Embedded learning and deep learning are introduced into type reasoning. Most types of reasoning methods based on machine learning assume that there is no noise in the data, and its characteristics still need to be considered as selection and design. Introducing deep learning can avoid feature engineering. Type reasoning should be based on text content, and also need the support of other features such as link structure. At this time, embedded methods can play their own advantages.

2. Knowledge completion at the instance level

It can be understood that for an example triple (SPO, subject-predicate-object), the possible omissions are (? ,P,O),(S,? , o) or (s, p,), just like there is no triplet in the knowledge base, so it is necessary to predict what the missing entity or relationship is.

In fact, a lot of missing knowledge can be inferred from the acquired knowledge, and sometimes this process is also called link prediction.

Note: Sometimes knowledge is not missing, but new, that is, a new triple appears, which was unknown in the original knowledge base. At this time, it needs to be added to the knowledge base as new knowledge, but this situation is not completed in the traditional sense.

(1) Probability completion method based on random walk

(2) Complement method based on representation learning.

Knowledge map embedding process:

① Structural embedding characterization

② Tensor neural network method

③ Matrix decomposition method

④ Translation methods

(3) Other completion methods

Cross-knowledge base completion method, knowledge base completion method based on information retrieval technology and common sense knowledge completion in knowledge base.

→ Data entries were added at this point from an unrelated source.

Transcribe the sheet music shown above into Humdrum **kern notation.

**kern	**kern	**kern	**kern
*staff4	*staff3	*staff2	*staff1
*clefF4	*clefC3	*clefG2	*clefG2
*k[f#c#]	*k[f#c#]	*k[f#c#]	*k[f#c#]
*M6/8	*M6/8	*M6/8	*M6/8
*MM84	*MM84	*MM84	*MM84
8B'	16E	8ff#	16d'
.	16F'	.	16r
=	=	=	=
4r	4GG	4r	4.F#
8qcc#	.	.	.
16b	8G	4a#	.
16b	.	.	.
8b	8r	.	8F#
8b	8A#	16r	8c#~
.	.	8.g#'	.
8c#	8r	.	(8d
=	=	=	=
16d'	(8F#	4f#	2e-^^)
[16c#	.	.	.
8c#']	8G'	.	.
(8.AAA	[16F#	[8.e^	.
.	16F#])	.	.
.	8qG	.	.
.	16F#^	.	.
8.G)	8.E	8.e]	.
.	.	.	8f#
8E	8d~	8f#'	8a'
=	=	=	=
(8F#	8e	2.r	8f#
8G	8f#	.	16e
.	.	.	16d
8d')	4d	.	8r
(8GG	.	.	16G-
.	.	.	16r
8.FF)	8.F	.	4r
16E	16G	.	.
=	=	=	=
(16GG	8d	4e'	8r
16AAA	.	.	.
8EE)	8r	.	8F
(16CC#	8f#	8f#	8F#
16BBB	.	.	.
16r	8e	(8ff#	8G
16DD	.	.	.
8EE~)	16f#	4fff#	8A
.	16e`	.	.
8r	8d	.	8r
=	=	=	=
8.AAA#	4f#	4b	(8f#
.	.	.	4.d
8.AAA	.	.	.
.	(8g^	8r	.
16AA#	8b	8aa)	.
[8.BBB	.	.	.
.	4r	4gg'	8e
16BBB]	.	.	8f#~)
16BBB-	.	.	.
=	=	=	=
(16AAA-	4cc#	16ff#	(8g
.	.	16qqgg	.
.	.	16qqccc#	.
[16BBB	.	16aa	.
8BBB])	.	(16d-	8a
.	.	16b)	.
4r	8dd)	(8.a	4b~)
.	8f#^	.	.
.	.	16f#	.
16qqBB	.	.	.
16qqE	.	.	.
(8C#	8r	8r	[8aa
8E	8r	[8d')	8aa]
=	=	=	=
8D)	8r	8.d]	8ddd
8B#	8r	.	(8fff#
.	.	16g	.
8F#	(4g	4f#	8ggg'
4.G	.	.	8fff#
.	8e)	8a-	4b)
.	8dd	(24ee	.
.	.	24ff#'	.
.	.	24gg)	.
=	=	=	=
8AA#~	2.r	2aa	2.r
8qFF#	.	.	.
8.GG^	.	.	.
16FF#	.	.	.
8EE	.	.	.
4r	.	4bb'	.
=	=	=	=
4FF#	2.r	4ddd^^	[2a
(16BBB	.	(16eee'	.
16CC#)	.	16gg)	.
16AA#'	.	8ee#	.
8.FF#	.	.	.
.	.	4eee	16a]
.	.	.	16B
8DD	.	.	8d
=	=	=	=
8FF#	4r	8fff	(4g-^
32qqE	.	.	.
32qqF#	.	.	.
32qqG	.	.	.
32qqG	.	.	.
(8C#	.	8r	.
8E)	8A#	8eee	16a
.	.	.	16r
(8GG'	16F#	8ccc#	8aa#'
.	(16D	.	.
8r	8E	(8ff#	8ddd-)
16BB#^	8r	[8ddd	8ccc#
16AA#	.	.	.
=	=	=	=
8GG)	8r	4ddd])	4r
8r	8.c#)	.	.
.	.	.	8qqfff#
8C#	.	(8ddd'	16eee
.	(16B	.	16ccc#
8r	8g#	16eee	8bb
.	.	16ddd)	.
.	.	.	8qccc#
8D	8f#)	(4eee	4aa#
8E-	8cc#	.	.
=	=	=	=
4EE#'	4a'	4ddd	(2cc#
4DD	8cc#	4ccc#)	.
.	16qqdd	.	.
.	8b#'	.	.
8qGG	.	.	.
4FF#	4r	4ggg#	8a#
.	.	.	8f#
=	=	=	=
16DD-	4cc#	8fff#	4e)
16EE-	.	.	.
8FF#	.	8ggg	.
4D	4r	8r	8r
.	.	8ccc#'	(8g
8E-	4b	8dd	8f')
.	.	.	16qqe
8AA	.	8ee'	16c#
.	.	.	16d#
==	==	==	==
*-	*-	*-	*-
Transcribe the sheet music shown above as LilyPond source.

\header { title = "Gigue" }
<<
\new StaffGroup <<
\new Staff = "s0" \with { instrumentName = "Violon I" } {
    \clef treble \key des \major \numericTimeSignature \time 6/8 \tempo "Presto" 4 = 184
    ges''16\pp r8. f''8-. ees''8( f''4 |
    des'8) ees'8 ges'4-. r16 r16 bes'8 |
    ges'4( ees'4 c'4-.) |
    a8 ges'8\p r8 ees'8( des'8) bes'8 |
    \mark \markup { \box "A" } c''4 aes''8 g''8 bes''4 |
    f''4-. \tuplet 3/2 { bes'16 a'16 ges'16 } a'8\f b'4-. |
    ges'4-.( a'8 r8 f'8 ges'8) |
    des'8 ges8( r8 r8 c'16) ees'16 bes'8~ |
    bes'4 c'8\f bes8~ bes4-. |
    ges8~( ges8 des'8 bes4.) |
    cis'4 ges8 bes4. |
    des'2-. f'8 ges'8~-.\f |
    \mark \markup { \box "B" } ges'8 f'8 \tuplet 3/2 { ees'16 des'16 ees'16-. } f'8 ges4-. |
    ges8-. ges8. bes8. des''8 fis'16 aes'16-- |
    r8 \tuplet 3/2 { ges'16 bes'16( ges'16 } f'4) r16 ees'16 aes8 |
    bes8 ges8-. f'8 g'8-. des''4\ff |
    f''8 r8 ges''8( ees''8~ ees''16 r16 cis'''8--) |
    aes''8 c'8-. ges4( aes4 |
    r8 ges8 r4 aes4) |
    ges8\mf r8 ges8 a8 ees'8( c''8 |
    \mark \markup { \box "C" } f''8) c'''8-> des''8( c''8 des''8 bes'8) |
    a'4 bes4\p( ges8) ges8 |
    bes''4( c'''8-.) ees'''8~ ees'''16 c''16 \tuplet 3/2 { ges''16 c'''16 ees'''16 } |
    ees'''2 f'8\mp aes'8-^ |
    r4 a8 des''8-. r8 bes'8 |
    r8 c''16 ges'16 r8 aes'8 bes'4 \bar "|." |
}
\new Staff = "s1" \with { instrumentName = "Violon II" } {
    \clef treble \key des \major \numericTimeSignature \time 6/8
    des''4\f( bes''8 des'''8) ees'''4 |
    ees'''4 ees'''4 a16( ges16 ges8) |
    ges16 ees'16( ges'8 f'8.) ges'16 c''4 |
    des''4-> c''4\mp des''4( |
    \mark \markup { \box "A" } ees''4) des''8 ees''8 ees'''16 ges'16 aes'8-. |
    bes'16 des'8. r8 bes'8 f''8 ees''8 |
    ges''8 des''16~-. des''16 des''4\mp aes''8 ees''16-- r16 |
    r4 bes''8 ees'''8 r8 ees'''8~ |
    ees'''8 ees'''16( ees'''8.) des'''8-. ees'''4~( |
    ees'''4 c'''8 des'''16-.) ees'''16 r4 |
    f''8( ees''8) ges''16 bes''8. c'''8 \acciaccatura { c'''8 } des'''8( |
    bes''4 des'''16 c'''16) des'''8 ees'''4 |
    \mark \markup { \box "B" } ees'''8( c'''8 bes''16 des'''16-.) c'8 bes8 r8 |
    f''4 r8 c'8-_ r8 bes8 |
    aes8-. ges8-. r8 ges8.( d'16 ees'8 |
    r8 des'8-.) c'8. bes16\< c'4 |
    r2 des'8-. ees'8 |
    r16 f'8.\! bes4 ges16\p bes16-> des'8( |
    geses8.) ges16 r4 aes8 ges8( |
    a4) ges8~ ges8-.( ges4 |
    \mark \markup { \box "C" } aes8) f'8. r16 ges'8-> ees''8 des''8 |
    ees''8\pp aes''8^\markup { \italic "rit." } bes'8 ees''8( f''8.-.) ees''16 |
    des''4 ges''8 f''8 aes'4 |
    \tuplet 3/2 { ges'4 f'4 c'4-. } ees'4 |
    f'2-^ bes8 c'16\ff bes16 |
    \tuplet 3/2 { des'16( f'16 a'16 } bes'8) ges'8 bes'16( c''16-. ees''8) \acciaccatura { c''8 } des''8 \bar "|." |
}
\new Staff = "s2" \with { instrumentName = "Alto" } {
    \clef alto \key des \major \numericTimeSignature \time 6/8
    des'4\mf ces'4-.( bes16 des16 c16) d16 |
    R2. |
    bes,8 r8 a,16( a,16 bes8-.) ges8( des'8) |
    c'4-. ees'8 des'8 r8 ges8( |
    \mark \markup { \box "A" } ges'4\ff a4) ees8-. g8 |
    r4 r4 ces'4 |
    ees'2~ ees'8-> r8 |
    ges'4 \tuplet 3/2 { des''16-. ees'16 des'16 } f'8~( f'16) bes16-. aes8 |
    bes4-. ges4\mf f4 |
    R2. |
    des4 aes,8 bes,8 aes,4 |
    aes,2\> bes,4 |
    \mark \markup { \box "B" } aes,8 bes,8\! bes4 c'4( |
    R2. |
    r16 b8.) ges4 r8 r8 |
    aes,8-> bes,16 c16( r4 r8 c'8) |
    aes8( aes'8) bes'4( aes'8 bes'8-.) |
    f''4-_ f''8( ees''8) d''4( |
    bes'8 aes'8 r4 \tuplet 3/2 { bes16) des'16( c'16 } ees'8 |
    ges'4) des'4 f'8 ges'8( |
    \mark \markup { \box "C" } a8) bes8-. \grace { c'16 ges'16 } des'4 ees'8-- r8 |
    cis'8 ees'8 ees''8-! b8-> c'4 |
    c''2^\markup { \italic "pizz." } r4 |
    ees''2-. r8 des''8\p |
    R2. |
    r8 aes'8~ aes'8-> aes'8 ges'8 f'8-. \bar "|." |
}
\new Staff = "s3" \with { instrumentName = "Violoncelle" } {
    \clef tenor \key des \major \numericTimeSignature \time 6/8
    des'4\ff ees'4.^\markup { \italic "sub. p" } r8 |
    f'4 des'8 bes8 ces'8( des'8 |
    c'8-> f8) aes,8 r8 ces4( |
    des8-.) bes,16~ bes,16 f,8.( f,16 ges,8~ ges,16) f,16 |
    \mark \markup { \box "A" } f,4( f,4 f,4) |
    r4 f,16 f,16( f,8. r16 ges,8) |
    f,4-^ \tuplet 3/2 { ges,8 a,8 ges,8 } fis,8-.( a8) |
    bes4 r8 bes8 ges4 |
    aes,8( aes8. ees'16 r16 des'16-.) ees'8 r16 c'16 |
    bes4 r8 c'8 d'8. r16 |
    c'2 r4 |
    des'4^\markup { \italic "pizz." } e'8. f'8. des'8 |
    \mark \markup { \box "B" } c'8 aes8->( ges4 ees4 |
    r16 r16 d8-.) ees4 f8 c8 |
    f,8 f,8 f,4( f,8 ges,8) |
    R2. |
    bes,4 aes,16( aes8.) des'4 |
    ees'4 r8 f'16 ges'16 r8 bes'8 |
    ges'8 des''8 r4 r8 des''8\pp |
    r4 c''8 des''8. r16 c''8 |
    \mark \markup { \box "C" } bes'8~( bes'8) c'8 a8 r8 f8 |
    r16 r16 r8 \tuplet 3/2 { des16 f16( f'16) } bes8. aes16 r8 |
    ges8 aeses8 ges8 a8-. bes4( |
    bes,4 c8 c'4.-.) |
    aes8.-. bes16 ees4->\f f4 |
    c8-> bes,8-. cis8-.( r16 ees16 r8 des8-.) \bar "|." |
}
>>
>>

Challenges and main development directions:

(1) Solve the sparsity of long tail entities and relationships.

There will be many examples of the relationship between celebrities and stars, but there are few examples of ordinary people, but they are a dime a dozen, which leads to the sparse examples of their related relationships, and this situation will become more obvious with the increase of the number.

(2) One-to-many, many-to-one and many-to-many problems of entities.

For large-scale data, it is not as simple as tens or tens of orders of magnitude, but hundreds of orders of magnitude. Traditional solutions can't be effective, and Shenzhen can't solve this order of magnitude relationship learning problem at all.

(3) The dynamic increase and change of triplet lead to the aggravation of the dynamic change of KG.

New knowledge is constantly produced, and the previous knowledge may be later proved to be wrong or need to be revised. All these will make the process of knowledge completion need to be revised and changed. How to make the knowledge map completion technology adapt to the dynamic change of KG is becoming more and more important, but this technology has not attracted enough attention.

(4) The predicted path length of the relationship in 4)KG will continue to increase.

The length of relationship prediction reasoning is limited, but when a large-scale knowledge map flashes, the relationship path sequence between entities will become longer and longer, which requires a more efficient model to describe a more complex relationship prediction model.